Colpo di scena: la Cassazione toglie l’ergastolo a Monica Busetto
MESTRE. L’omicidio di Lida Taffi Pamio, uccisa nel dicembre 2012 nel suo appartamento in via Vespucci, ha riservato l’ennesimo colpo di scena, arrivato dopo la mezzanotte di ieri dalla Corte di Cassazione: per Monica Busetto, accusata di omicidio volontario aggravato dall’efferatezza e crudeltà e dai futili motivi, i giudici romani hanno annullato la sentenza di ergastolo della Corte d’Assise d’Appello limitatamente all’aggravante dei futili motivi.
Il giudizio è stato rinviato alla Corte d’Assise d’Appello in diversa composizione che su ciò si dovrà pronunciare. In primo grado l’operatrice sociosanitaria, che si è sempre detta innocente, era stata condannata a 24 anni e 6 mesi. In virtù del riconoscimento dell’aggravante, in secondo grado era arrivato l’ergastolo.

MATERIALE DI LAVORO:
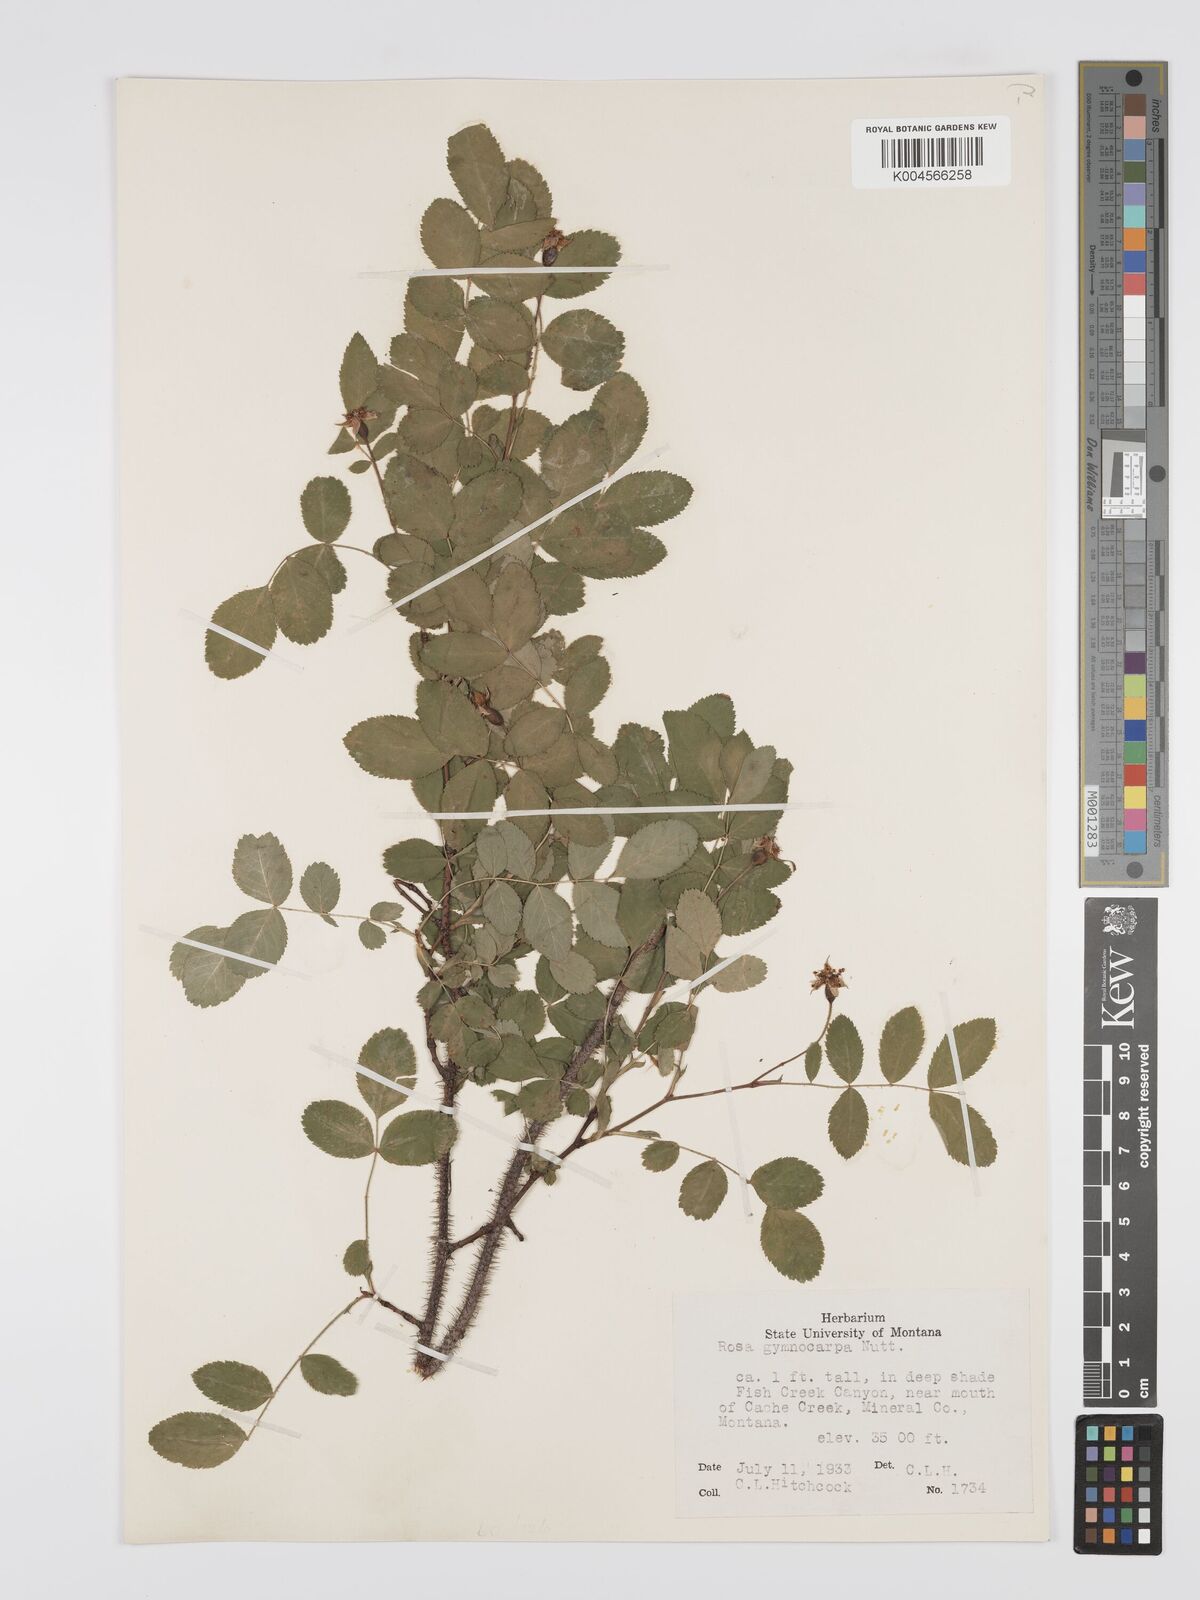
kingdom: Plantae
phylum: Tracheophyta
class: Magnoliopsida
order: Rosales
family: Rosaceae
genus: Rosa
* * *
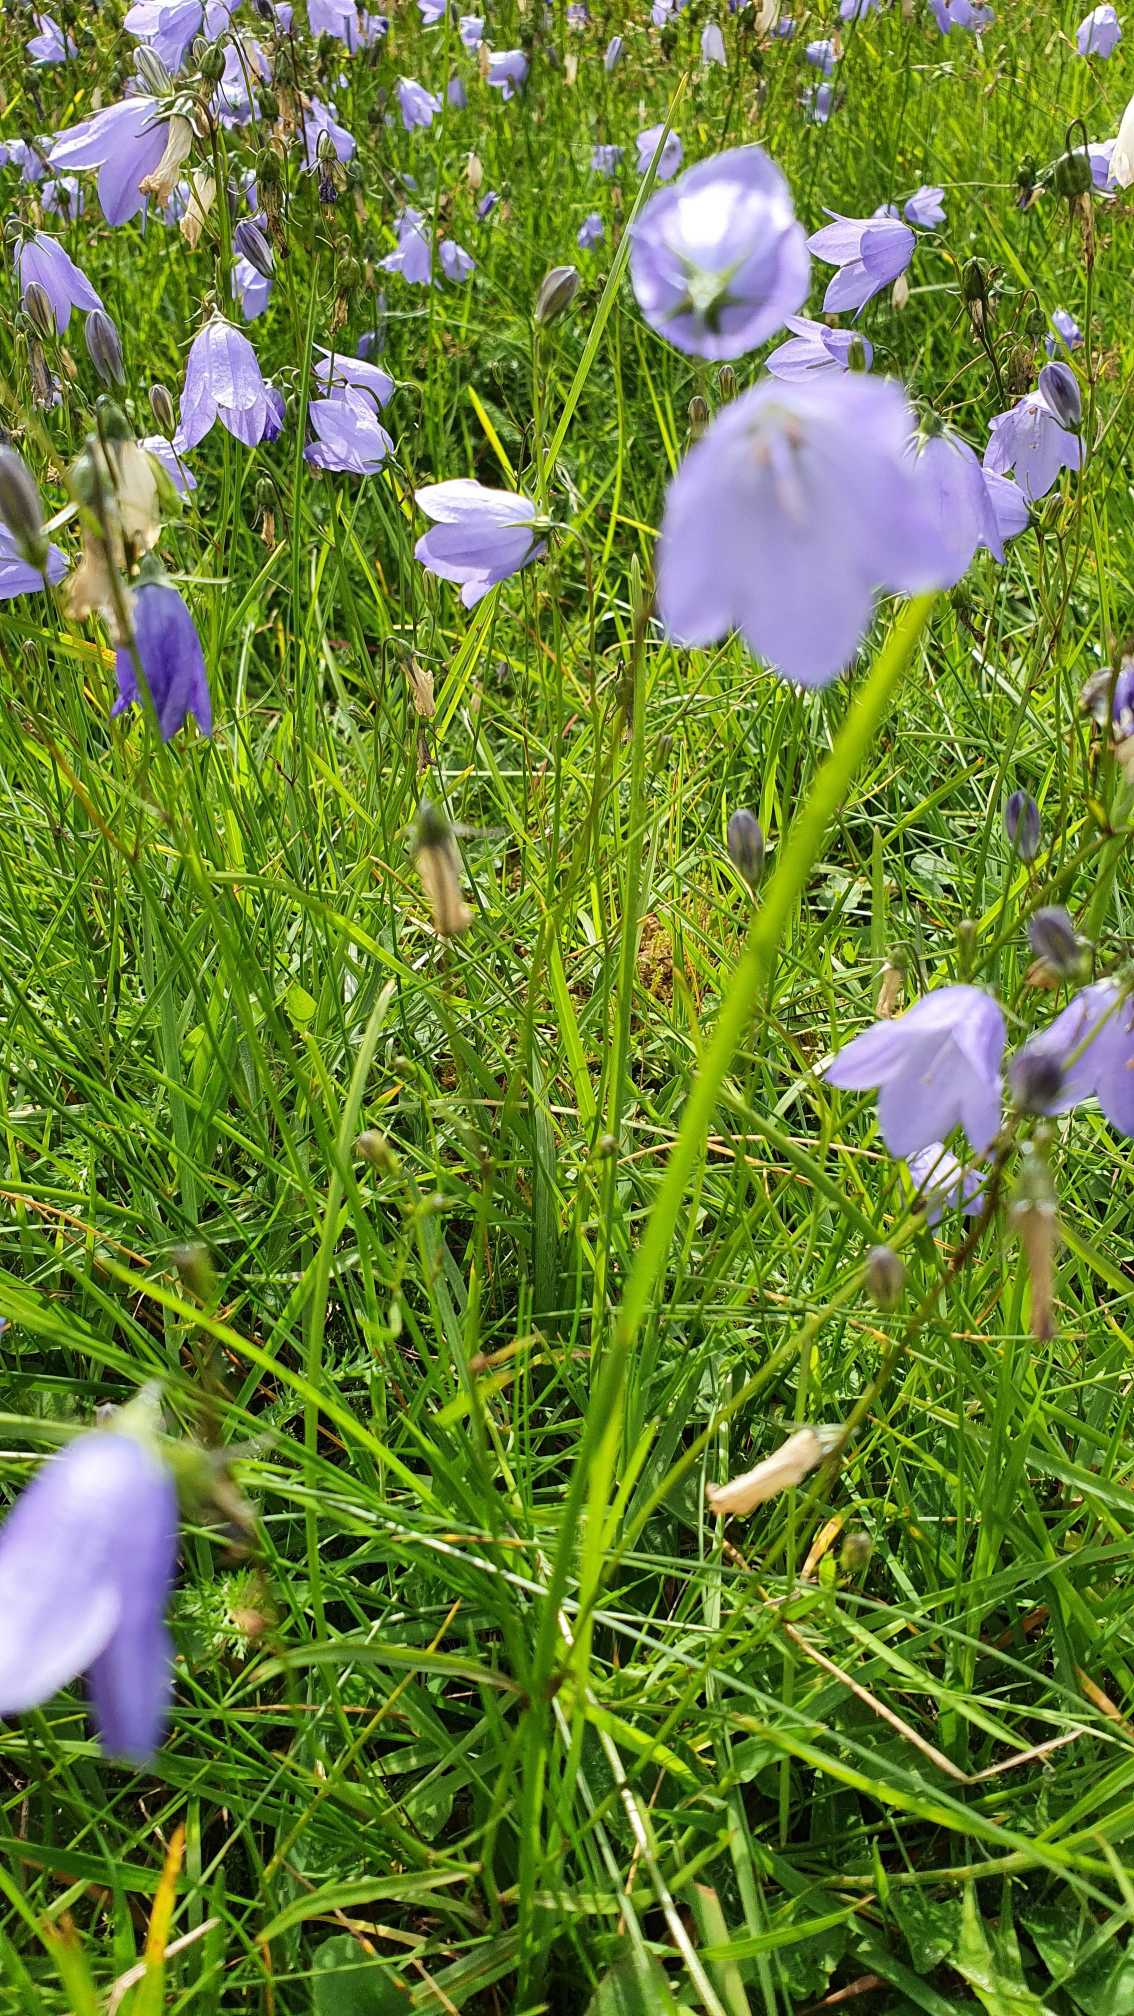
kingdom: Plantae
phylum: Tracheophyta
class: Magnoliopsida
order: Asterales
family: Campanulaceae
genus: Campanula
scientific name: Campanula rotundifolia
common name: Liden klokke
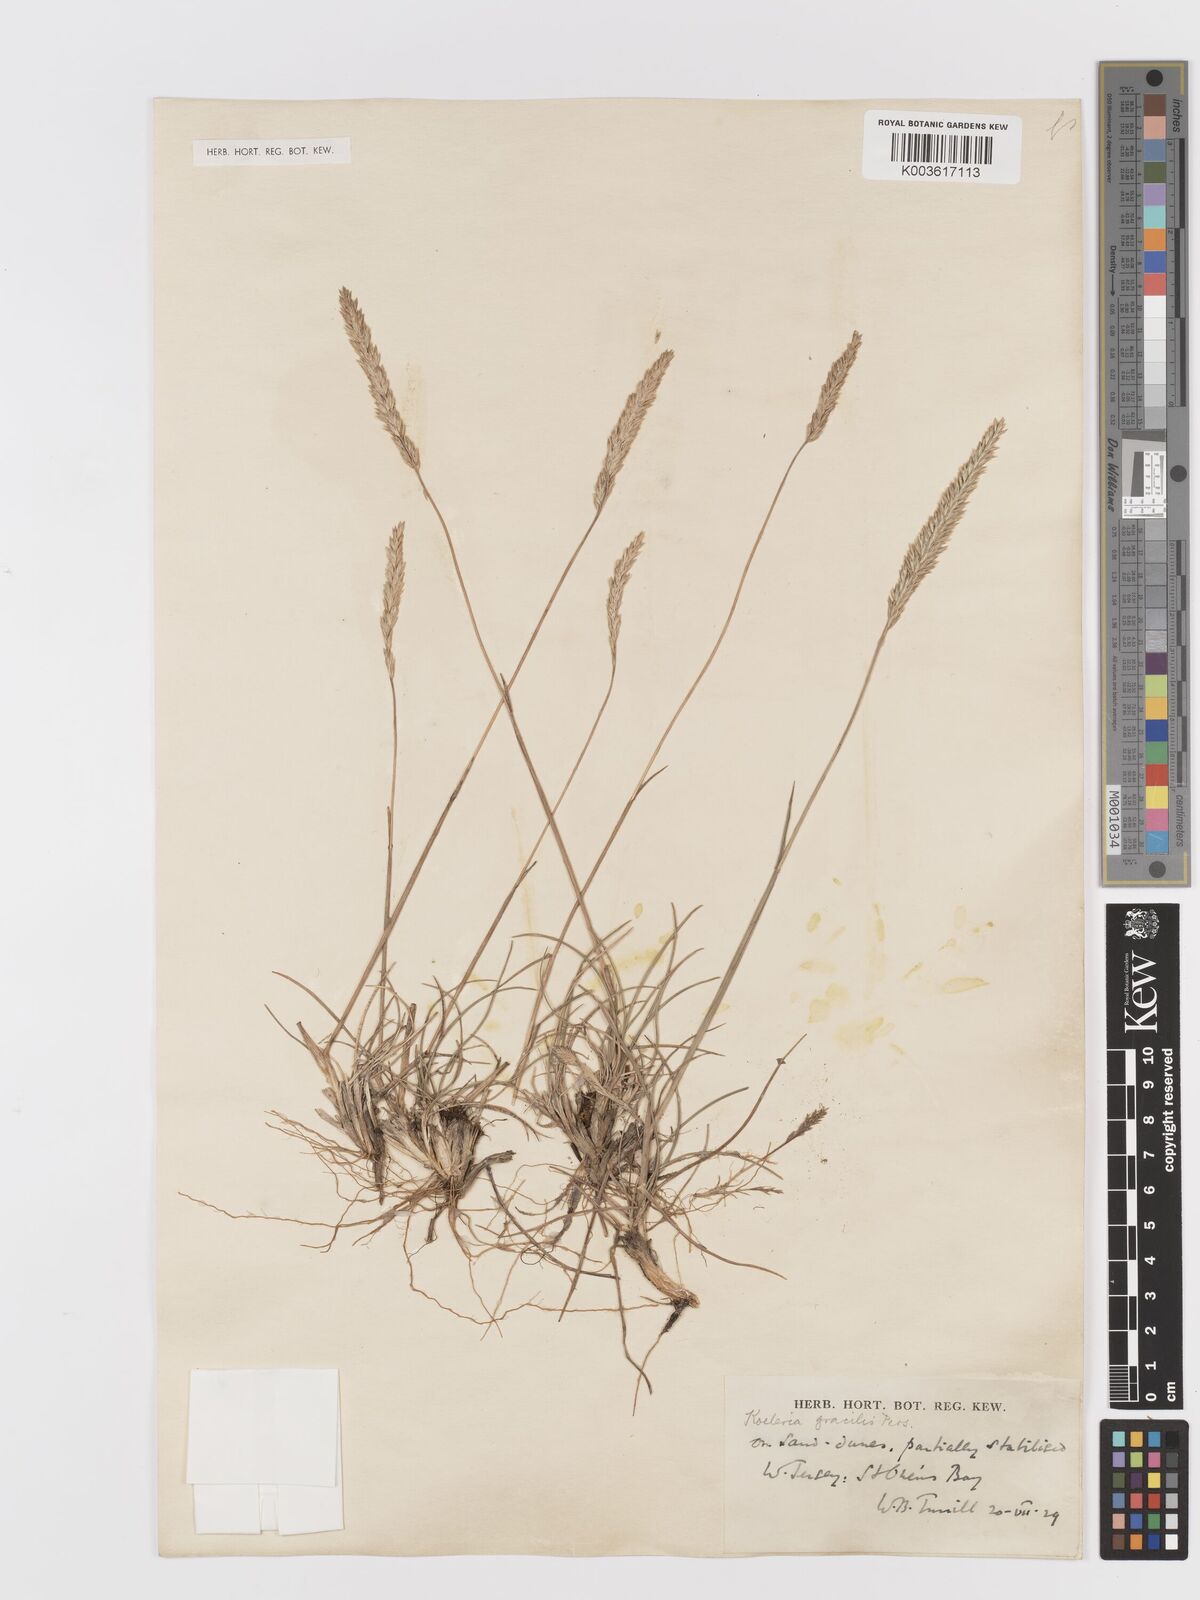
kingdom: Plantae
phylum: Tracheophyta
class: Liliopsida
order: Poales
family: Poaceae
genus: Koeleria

ESERCIZI:
A. Indica tutte le persone e tutti i luoghi che il testo fornito menziona per nome.
B. Trascrivi dall'elenco le righe comprese tra quella che contiene "order: Asterales" e quella che contiene "genus: Koeleria", entrambe incluse, tralasciando le immagini.

ESERCIZI SVOLTI:
A.
Persone: Lida Taffi Pamio, Monica Busetto.
Luoghi: Mestre, via Vespucci.

B.
order: Asterales
family: Campanulaceae
genus: Campanula
scientific name: Campanula rotundifolia
common name: Liden klokke
kingdom: Plantae
phylum: Tracheophyta
class: Liliopsida
order: Poales
family: Poaceae
genus: Koeleria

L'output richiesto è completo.